Kein Ende des Konflikts in Sicht

Seit bald sechs Jahren wütet in Syrien der Bürgerkrieg. Knapp eine halbe Million Menschen sind ums Leben gekommen und über zehn Millionen sind auf der Flucht. Wie geht’s nach der Eroberung von Aleppo durch die Regierungstruppen weiter?

Viel ist passiert seit 2011 die ersten, damals noch mehrheitlich friedlichen Demonstrationen begannen.

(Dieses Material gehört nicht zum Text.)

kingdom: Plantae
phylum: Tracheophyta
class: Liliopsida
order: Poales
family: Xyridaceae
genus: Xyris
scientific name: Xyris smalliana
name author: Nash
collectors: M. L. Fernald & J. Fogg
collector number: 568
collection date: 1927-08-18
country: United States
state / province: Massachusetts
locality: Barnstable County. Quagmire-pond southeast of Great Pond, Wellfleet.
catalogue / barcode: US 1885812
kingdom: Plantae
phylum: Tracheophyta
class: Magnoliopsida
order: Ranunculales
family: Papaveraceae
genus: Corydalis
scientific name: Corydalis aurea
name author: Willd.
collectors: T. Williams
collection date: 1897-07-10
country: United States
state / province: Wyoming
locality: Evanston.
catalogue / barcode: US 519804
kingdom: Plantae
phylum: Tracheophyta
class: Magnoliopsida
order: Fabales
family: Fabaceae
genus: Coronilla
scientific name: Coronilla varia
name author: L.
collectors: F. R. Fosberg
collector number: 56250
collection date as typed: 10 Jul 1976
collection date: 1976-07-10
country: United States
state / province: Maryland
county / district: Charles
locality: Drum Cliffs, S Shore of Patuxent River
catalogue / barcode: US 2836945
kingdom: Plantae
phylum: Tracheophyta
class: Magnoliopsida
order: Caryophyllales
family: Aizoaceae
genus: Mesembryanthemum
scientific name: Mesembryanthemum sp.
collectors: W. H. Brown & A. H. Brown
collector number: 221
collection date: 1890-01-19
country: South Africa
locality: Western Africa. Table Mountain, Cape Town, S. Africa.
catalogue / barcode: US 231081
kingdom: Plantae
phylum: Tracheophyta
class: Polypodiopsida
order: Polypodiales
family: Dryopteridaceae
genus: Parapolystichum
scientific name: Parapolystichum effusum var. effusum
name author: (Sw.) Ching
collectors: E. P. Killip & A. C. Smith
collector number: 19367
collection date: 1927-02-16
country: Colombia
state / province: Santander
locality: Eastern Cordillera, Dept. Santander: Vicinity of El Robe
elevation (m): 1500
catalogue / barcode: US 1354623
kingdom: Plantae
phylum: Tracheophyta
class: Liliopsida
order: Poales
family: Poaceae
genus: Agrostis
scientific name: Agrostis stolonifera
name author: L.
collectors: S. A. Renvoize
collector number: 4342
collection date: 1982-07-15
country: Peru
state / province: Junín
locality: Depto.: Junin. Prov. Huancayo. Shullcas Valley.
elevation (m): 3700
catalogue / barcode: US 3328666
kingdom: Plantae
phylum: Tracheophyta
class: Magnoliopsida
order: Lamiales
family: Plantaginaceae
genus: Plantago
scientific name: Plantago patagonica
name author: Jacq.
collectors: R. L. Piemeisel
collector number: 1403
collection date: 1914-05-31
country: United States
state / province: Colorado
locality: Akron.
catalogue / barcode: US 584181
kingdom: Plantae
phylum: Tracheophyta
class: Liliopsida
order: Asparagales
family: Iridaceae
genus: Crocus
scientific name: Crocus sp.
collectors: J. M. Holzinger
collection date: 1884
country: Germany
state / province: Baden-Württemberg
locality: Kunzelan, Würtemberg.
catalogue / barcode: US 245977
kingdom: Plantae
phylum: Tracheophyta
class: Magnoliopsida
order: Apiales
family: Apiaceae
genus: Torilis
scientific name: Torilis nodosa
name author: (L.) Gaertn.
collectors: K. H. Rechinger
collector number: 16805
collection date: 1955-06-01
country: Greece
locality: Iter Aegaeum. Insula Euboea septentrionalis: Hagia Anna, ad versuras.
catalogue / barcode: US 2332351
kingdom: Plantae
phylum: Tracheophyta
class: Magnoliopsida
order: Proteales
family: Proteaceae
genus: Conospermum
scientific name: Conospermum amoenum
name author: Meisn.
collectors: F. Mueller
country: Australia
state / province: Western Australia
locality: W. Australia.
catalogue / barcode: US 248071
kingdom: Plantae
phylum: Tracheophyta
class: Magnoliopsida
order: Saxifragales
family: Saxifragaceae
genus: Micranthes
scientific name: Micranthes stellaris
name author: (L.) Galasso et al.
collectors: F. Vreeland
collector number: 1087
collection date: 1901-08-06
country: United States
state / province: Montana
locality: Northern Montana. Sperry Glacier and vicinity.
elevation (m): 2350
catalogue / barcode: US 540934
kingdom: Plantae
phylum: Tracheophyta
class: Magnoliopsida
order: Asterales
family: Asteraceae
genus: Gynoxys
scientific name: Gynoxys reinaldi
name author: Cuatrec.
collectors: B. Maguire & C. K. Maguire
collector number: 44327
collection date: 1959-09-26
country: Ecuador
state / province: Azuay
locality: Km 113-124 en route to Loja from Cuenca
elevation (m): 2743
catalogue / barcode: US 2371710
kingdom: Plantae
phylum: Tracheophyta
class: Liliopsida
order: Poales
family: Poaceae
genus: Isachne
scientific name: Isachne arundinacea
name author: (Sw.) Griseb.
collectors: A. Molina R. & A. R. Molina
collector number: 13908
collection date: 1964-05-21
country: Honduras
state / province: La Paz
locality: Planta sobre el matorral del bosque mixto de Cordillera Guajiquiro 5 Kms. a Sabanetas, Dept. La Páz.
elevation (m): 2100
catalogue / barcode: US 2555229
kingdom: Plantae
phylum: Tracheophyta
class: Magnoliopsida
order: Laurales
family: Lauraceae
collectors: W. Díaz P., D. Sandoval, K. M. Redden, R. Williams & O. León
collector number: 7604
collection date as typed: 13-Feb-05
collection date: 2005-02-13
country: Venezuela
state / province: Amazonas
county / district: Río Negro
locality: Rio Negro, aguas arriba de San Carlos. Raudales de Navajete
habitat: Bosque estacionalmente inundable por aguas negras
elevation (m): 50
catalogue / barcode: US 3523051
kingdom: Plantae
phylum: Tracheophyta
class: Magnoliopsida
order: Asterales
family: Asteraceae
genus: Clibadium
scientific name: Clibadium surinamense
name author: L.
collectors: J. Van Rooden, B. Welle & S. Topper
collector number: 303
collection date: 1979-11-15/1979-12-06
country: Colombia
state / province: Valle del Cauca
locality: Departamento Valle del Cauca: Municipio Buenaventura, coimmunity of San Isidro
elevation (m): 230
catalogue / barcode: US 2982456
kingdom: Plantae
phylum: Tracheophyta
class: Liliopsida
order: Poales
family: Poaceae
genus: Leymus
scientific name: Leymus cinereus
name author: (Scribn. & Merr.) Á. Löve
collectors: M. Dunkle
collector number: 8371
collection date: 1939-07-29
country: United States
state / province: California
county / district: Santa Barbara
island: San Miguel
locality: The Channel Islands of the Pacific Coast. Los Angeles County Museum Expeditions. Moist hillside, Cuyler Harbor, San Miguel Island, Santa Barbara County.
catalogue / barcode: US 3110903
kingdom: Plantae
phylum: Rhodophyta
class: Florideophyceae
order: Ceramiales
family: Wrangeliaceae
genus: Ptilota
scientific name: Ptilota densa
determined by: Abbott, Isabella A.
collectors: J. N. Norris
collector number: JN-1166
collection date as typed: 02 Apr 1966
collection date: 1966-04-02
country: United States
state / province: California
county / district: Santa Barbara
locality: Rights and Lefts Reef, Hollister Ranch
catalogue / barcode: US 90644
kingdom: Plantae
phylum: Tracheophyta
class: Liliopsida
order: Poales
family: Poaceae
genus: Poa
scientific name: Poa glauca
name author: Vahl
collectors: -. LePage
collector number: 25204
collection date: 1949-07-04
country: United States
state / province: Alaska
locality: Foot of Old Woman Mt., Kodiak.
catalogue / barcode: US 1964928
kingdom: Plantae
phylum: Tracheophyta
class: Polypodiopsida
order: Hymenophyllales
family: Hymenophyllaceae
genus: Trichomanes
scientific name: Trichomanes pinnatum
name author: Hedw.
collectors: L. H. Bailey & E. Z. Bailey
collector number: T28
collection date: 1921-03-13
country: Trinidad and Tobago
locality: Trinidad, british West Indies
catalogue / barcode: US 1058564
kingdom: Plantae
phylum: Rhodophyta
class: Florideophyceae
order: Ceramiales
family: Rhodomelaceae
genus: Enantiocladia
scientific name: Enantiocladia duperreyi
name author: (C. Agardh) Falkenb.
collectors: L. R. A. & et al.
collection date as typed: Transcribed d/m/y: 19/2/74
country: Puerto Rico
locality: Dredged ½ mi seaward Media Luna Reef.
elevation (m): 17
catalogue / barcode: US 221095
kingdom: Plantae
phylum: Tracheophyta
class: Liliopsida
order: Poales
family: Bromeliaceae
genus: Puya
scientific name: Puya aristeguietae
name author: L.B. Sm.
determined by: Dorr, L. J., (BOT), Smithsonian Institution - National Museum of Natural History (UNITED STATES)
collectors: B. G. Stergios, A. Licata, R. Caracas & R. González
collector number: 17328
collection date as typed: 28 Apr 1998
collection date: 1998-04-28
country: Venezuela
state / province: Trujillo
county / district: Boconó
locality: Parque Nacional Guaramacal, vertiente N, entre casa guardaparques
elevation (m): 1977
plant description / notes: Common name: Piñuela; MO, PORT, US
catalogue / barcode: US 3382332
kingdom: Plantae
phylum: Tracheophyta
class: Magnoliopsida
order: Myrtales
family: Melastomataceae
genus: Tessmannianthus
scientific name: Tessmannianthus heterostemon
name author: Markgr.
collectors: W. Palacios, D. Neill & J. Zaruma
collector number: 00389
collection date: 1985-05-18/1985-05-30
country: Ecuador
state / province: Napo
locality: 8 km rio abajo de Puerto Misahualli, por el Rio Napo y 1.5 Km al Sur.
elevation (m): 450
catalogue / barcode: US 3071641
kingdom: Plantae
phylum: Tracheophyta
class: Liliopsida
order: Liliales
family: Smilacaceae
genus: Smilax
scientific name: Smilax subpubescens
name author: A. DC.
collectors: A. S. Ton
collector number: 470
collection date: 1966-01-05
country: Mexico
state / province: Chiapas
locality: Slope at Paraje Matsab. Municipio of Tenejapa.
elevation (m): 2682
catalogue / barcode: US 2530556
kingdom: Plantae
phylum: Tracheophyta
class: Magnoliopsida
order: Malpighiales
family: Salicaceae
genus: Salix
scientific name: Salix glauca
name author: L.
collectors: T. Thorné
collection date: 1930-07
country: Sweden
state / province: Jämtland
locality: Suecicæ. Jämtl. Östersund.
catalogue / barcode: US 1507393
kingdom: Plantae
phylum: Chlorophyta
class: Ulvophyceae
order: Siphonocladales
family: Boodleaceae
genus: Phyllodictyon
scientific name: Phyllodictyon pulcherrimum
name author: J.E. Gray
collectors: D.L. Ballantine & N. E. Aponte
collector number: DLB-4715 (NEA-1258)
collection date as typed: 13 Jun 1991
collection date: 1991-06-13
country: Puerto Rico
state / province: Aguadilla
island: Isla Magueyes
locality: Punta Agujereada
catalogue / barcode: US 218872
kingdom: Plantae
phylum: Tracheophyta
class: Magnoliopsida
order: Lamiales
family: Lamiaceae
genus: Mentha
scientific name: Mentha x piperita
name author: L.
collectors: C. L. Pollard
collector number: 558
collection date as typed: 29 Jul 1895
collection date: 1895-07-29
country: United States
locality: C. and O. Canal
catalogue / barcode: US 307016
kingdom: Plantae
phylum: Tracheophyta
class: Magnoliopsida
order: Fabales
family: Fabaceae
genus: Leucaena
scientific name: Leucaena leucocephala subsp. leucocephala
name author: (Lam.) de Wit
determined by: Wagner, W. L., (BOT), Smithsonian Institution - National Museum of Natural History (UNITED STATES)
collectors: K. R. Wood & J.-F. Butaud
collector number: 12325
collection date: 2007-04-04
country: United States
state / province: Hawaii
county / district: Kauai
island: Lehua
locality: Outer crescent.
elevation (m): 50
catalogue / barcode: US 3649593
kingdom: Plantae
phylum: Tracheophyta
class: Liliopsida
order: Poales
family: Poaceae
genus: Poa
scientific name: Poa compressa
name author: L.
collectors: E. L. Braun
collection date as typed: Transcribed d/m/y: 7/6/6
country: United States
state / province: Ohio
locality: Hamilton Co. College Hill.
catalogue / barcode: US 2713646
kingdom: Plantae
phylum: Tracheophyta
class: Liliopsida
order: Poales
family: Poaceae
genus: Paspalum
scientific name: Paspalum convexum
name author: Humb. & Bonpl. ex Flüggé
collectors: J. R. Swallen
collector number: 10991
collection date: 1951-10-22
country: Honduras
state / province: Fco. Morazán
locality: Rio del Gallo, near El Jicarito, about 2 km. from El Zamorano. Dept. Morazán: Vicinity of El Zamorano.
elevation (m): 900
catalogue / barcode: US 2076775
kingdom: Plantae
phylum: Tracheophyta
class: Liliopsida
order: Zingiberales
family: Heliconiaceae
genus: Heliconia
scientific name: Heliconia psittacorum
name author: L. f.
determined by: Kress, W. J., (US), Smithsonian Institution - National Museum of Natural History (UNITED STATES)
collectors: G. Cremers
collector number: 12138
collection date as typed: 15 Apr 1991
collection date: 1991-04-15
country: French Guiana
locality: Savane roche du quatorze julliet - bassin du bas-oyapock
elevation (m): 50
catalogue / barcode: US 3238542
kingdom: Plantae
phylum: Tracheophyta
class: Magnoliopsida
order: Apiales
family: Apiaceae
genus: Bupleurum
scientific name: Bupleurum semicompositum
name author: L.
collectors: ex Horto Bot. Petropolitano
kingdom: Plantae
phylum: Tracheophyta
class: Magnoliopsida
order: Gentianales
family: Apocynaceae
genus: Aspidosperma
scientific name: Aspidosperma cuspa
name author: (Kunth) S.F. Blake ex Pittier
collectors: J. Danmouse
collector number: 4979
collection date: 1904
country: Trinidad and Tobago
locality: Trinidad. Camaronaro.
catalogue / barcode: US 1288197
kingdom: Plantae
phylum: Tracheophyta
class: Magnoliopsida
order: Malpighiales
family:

Der syrische Machthaber Baschar al-Assad bombardiert die eigene Bevölkerung mit Fassbomben, um das Land zurückzuerobern und auch die verschiedenen Rebellengruppierungen schrecken nicht vor Gräueltaten zurück. Im Herbst 2014 begann ein westliches Militärbündnis mit Luftangriffen gegen den sogenannten «Islamischen Staat» IS in Syrien und im Irak. Und ein Jahr später startete Russland Luftangriffe in Syrien, um gegen die Gruppierungen vorzugehen, welche von Assad als Terroristen eingestuft werden vorzugehen. Neben diesen zwei fremden Mächten haben sich seit vergangenem Sommer auch die Türkei militärisch in den Konflikt eingemischt. Der Iran, Saudi-Arabien und die Golfstaaten missbrauchen den Konflikt derweil als Stellvertreterkrieg um die Vorherrschaft in der Region. Verständlich, dass sich viele der Vertriebenen keine grossen Hoffnungen auf ein baldiges Ende der Kämpfe machen.

Die Kämpfe in Aleppo sind beendet

Nun haben die Truppen des Machthabers As- sad die Stadt Aleppo, welche zu den am schwersten umkämpften Gebieten gehörte, erobert. Dies ist einer der wichtigsten Erfolge der vergangenen sechs Jahre für das Regime. Kurz darauf hat der Kreml verkündet, Teile der russischen Armee, welche in den vergangenen Monaten die Truppen von Assad hauptsächlich mit Luftschlägen unterstützt hatten, wieder aus dem zerstörten Land abzuziehen. Die Ziele der russischen Führung, ihre Marinebasis und einen Luftwaffenstützpunkt zu verteidigen, sind erreicht worden. Ebenso konnte das russische Militär zeigen, dass es noch immer fähig ist, nicht nur im angrenzenden Ausland Militäroperationen durchzuführen, und es nutzte die Möglichkeit, neue Waffensysteme zu testen. Den Erfolg lässt sich von Putin zu Hause gut verkaufen, hat er doch dem Westen die Stirn geboten und den Anspruch Russlands, auf der politischen Weltbühne als Grossmacht auftreten zu können, gefestigt. Nun sollen im kasachischen Astana Friedensverhandlungen folgen. Dabei ist dem Kreml-Chef die Einbindung der EU oder der USA nicht wichtig, im Gegensatz zur Türkei, welche als Regionalmacht ebenfalls eigene Interessen im Konflikt vertreten sehen will. Ein Novum, dass bei einem Konflikt dieser Grös- senordnung vor der Türe Europas, der Westen nicht am Verhandlungstisch sitzt.

Hat das Ende der Kämpfe in Aleppo eine Wirkung auf das ganze Land?

Die Situation ist verfahren. Die USA halten sich zurück und versuchen mit Luftschlägen den IS zu dezimieren. Saudi-Arabien und Katar liefern Waffen an Rebellen, die gegen Assad kämpfen. Ohne den Iran, welcher im Gegensatz zu Russland das Regime von Assad auch finanziell und mit Bodentruppen unterstützt, wäre Assad schon lange am Ende. Hinzu kommen die Interessen der Türkei, welche einerseits ein Erstarken der kurdischen Milizen im Norden Syrien verhindern will, andererseits aber den IS und Assad als illegitim betrachten und aus geografischen Gründen als Nachschubs-Lieferant für die Rebellen eine wichtige Rolle spielen. Syrien ist zum Spielball mehrerer fremder Mächte geworden, welche verschiedene eigene religiöse, geopolitische und wirtschaftliche Interessen verfolgen. Im Anbetracht der Tatsache, dass die Waffenexporte in den Nahen Osten in den vergangenen zehn Jahren gesamthaft um 61 Prozent zugenommen haben, ist ein schnelles Ende der Kämpfe leider eher unwahrscheinlich. Besonders stossend dabei: Die Schweizer Rüstungsfirmen liefern nach Saudi-Arabien, in die Golfstaaten und in weitere Länder in der Region und tragen somit eine Mitschuld an der heutigen Situation.